Più maschere che volti
Oggi, ha osservato Paolo Ruffini, prefetto del Dicastero per la Comunicazione, «viviamo in un tempo in cui i volti si sono dissolti, vediamo più maschere che volti», per esempio nelle reti sociali. Le foto invece «fermano le immagini e ce le consegnano per la memoria, ci riportano all’origine di quello che siamo, fratelli e sorelle creati ad immagine di Dio, ci ricordano che nel dialogo, nella riscoperta dell’altro, troviamo l’essenza della nostra fede».

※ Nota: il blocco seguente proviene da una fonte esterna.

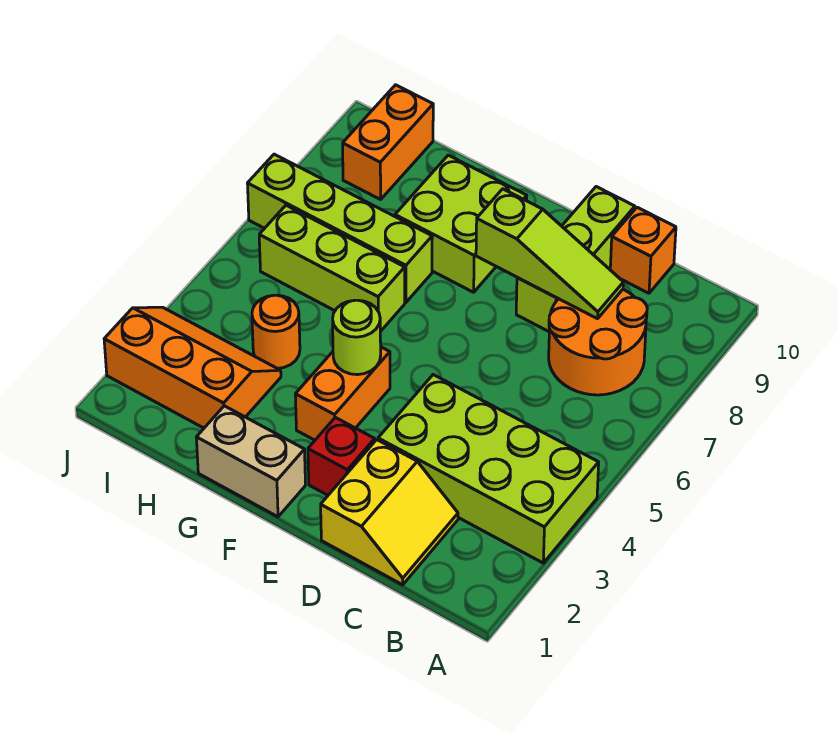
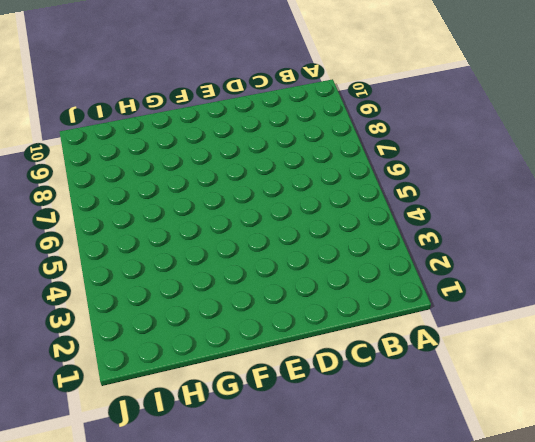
none -> lime brick A3:D4 level 1
none -> orange round brick B7:C8 level 1
none -> yellow slope C1:D2 level 1 top D

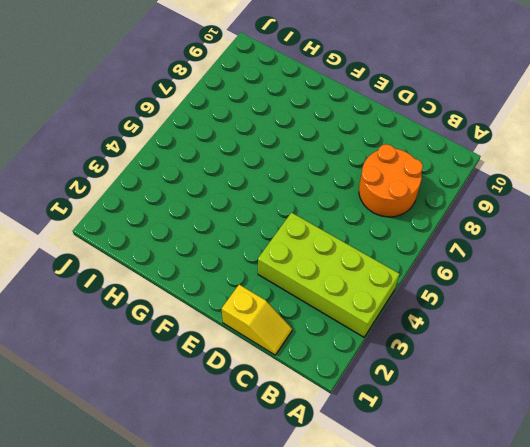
yellow slope C1:D1 level 1 top D -> yellow slope C1:D2 level 1 top D
none -> orange brick C10 level 1
none -> lime brick D8:D10 level 1
none -> red brick E2 level 1

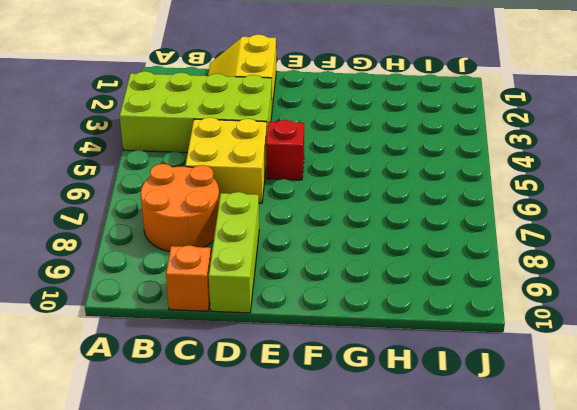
yellow brick C5:D6 level 1 -> none
red brick E5 level 1 -> red brick E2 level 1
none -> tan brick F1:G1 level 1
none -> orange brick F3:F4 level 1
none -> lime brick F8:G9 level 1

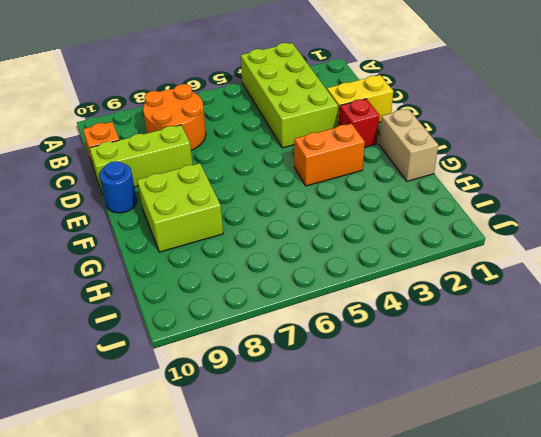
blue round brick E10 level 1 -> none
none -> lime brick G6:I6 level 1
none -> lime brick G7:J7 level 1
none -> orange slope H2:J3 level 1 top 2

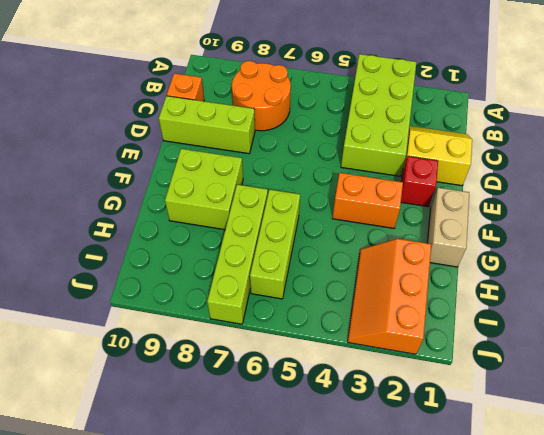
none -> orange round brick H4 level 1
none -> orange brick I9:I10 level 1
none -> lime slope C8:E8 level 2 top E

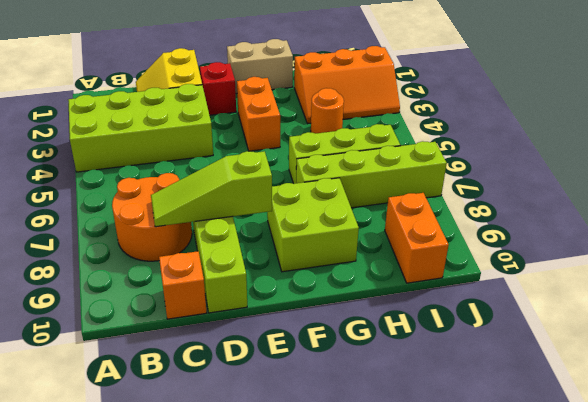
none -> lime round brick F4 level 2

L’Imam della grande moschea di Roma, Nader Akkad, che assieme ad Abdellah Redouane, segretario generale del Centro Culturale Islamico d’Italia, ha portato ai presenti il saluto della comunità musulmana italiana, ha esortato a riflettere anche su un’altra foto, quella dell’abbraccio nel 2019 tra Papa Francesco e il Grande Imam di Al-Azhar, Ahmad Al-Tayyeb, in occasione della firma della Dichiarazione sulla Fratellanza umana: quell’immagine richiama «la bellezza», che sta nei «nostri cuori» e «che si esprime nelle relazioni». Il mondo contemporaneo ferito, ha riflettuto ai nostri microfoni, «ha sete della bellezza delle relazioni, che poi si esprimono in relazioni di fratellanza», in cui ad unire sono «i valori comuni, la giustizia sociale, la dignità dell’uomo, la pace», in un dialogo interreligioso che, ha proseguito, «ci fa conoscere come fratelli in una fede espressa da Dio».
Un'amicizia rispettosa
Daniel Epstein all’evento odierno ha raccontato di aver compiuto un percorso che lo ha portato a scoprire il valore delle differenze per abbattere «il muro della divisione», con la «capacità di dire: questo è un essere umano». Le storie raccontate, ha aggiunto la curatrice del progetto Gina Alicea, sono «piene di contenuto vivente». Perché di fatto il dialogo interreligioso è un incontro tra persone ma anche di cuori, menti, iniziative, in cui si coltiva un’amicizia rispettosa, nonostante le differenze e le diversità. Un’amicizia «che dura», ha testimoniato dal vivo una dei 500 volti incastonati nel progetto, suor Bernadette Reis, delle figlie di San Paolo, perché «quando una persona racconta una storia di fede, che è qualcosa di intimo, non può che nascere un’amicizia». Da “Portraits in Faith” emerge infatti «che l’altro fa parte di me e io faccio parte dell’altro», ha spiegato Lia Beltrami, ideatrice di Emotions To Generate Change: «Nella ricerca di Dio e della fede siamo tutti fortemente uniti da quell’anelito che ci porta verso l’alto, qualsiasi sia il cammino».